Activity:
Word for word, copy the listing below and leave out its images.

Stored data below:

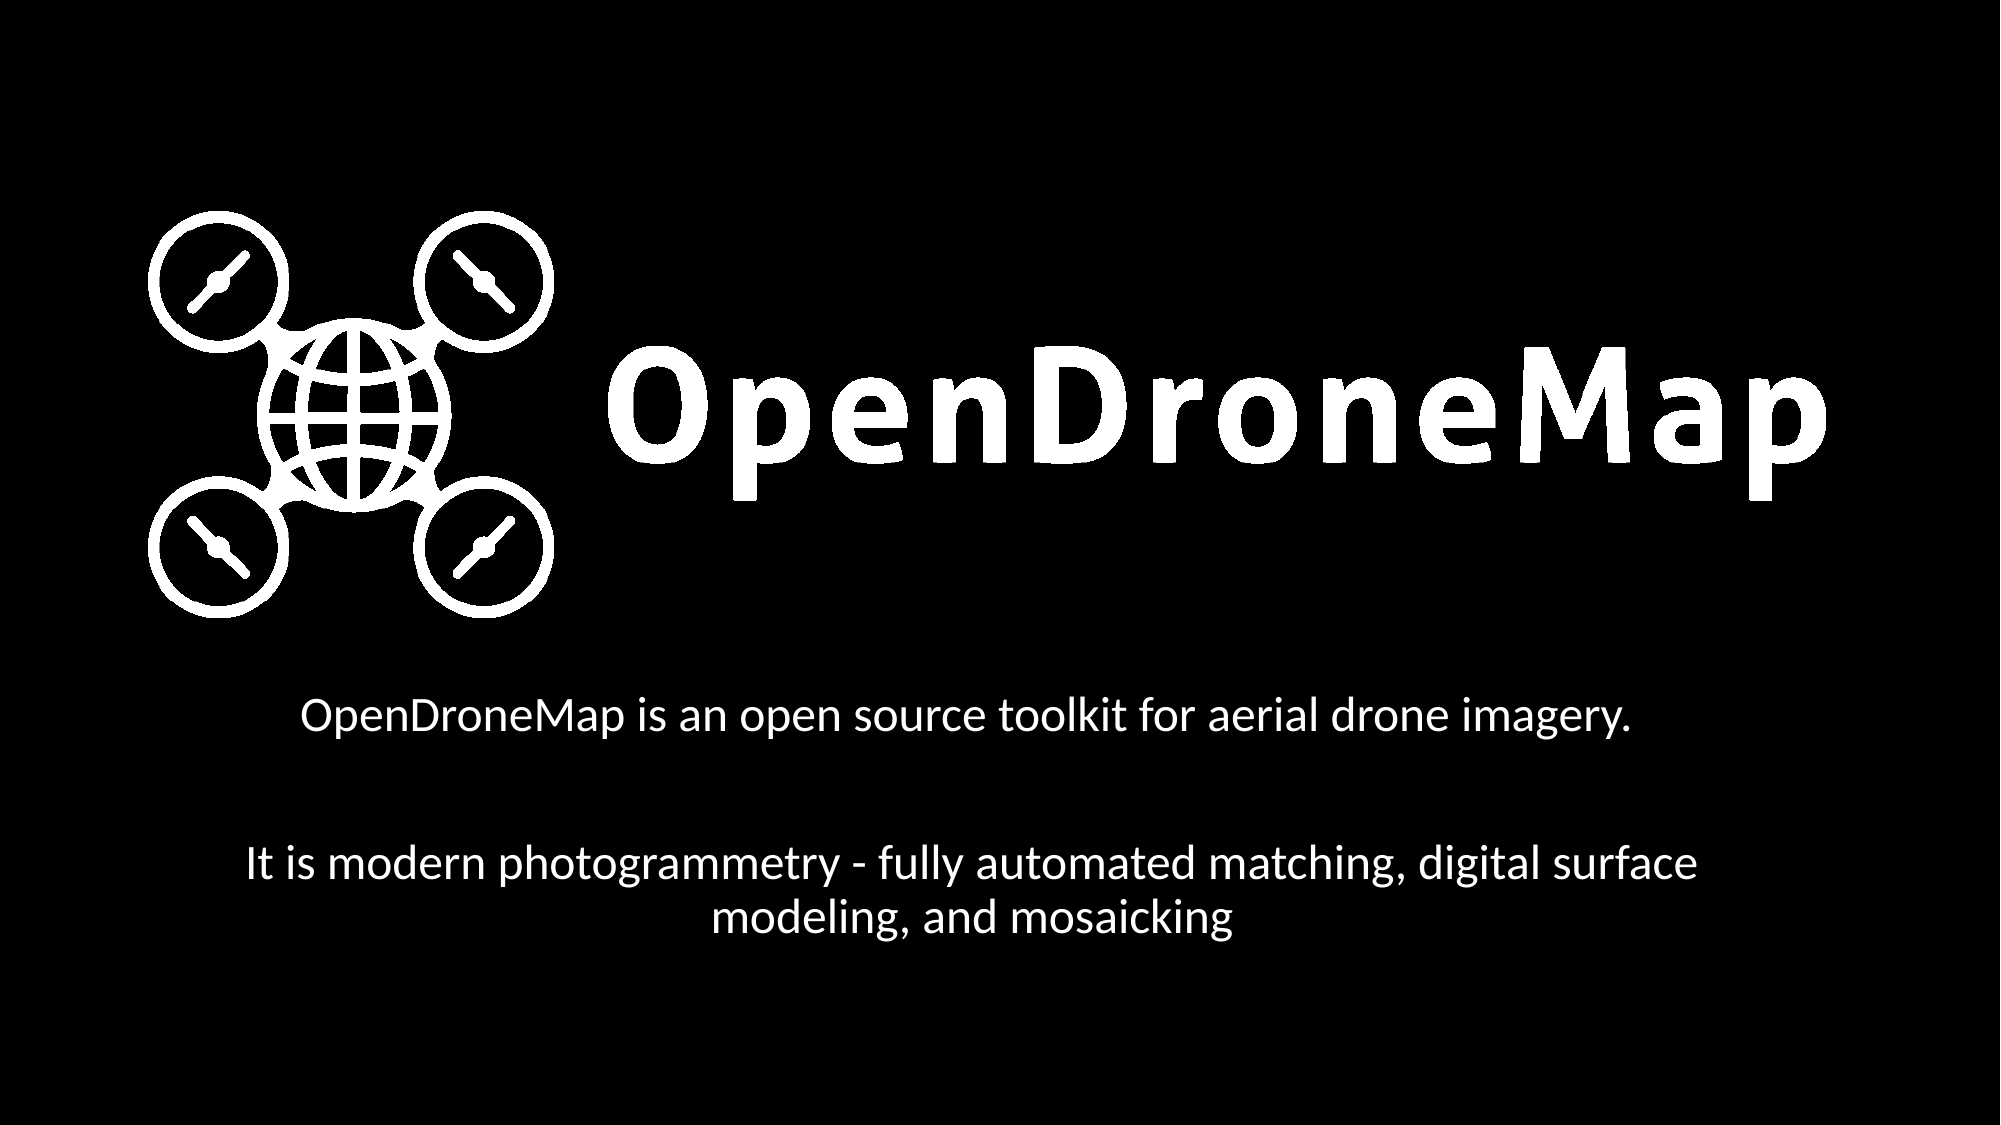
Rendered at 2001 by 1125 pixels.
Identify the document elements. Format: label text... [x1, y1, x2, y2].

picture [116, 184, 1884, 648]
subtitle OpenDroneMap is an open source toolkit for aerial drone imagery. It is modern photogrammetry - fully automated matching, digital surface modeling, and mosaicking [221, 681, 1722, 954]
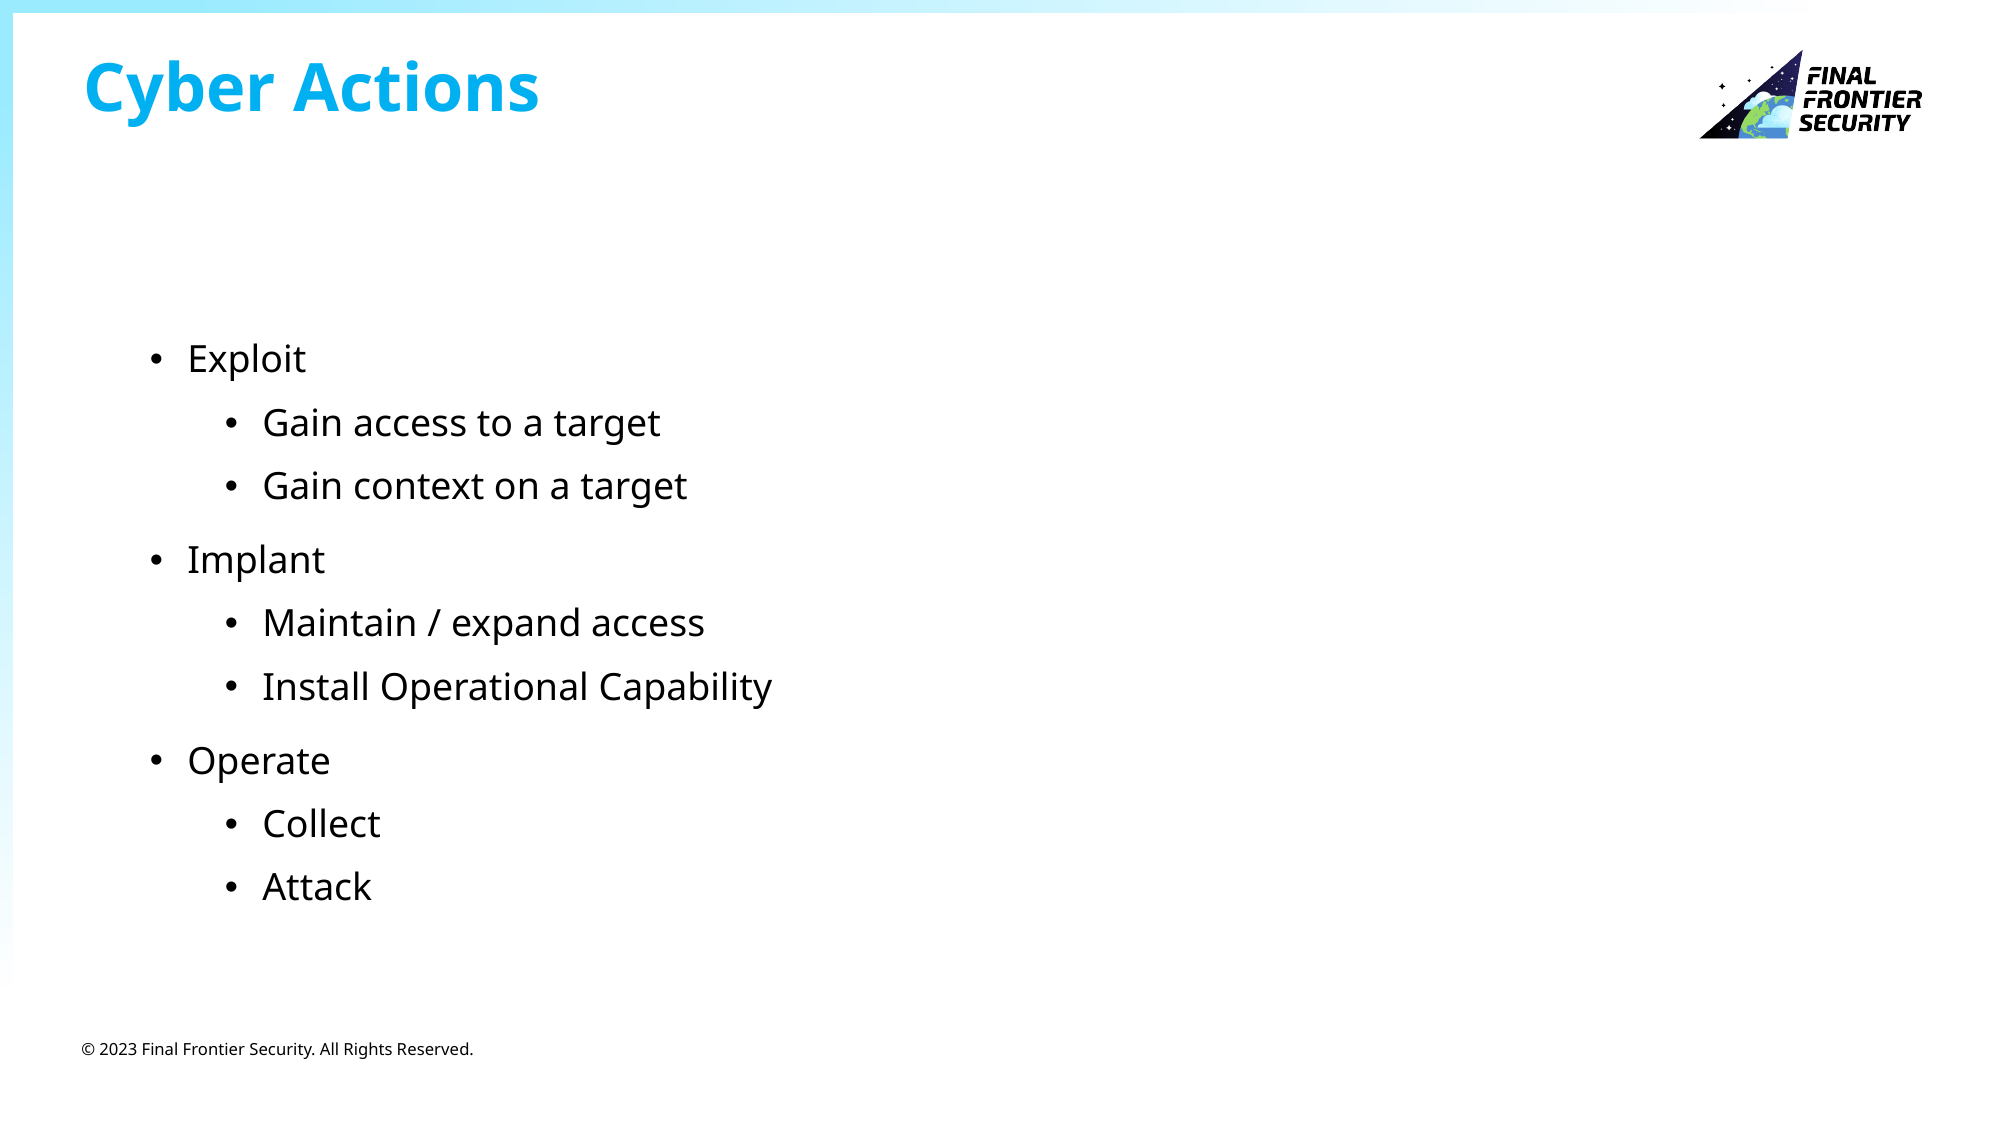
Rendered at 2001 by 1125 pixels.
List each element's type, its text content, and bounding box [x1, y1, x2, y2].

picture [1690, 40, 1931, 148]
title Cyber Actions [83, 54, 1602, 220]
list Exploit Gain access to a target Gain context on a target Implant Maintain / expand access Install Operational Capability Operate Collect Attack [149, 340, 985, 1075]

End of Stored data.

Output for this exercise:
Rendered at 2001 by 1125 pixels.
Identify the document elements. Format: label text... [x1, y1, x2, y2].

picture [116, 184, 1884, 648]
subtitle OpenDroneMap is an open source toolkit for aerial drone imagery. It is modern photogrammetry - fully automated matching, digital surface modeling, and mosaicking [221, 681, 1722, 954]
Rendered at 2001 by 1125 pixels.
List each element's type, its text content, and bounding box [x1, y1, x2, y2].

picture [1690, 40, 1931, 148]
title Cyber Actions [83, 54, 1602, 220]
list Exploit Gain access to a target Gain context on a target Implant Maintain / expand access Install Operational Capability Operate Collect Attack [149, 340, 985, 1075]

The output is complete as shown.